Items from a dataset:
===
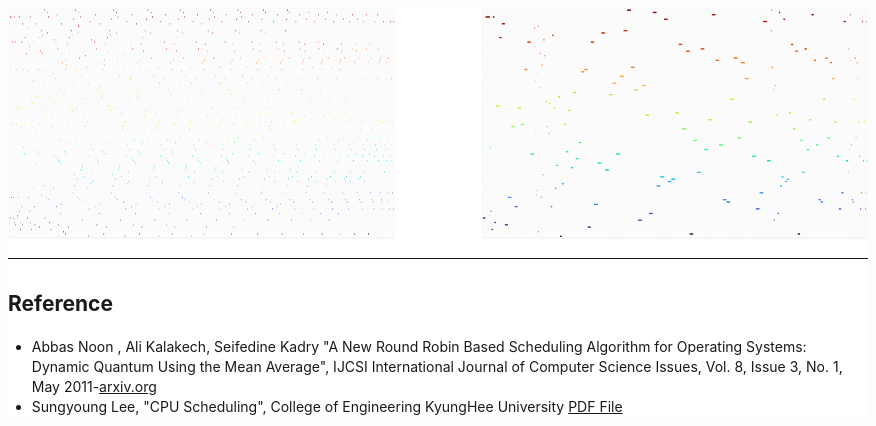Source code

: <img src="./img/case3/case3_rr.png" width="45%" height="30%">
<img src="./img/case3/case3_pr.png" width="45%" height="30%" align="right">

---
## Reference
- Abbas Noon , Ali Kalakech, Seifedine Kadry "A New Round Robin Based Scheduling Algorithm for Operating Systems: Dynamic Quantum Using the Mean Average", IJCSI International Journal of Computer Science Issues, Vol. 8, Issue 3, No. 1, May 2011-[arxiv.org](https://arxiv.org/pdf/1111.5348.pdf)
- Sungyoung Lee, "CPU Scheduling", College of Engineering KyungHee University [PDF File](http://uclab.khu.ac.kr/lectures/2006_1_os/os-ch06.pdf)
===
> **Work task**
Count the lines in the entries above that contain the string "width". Reply with that number alone.

> **Solution for this task**
2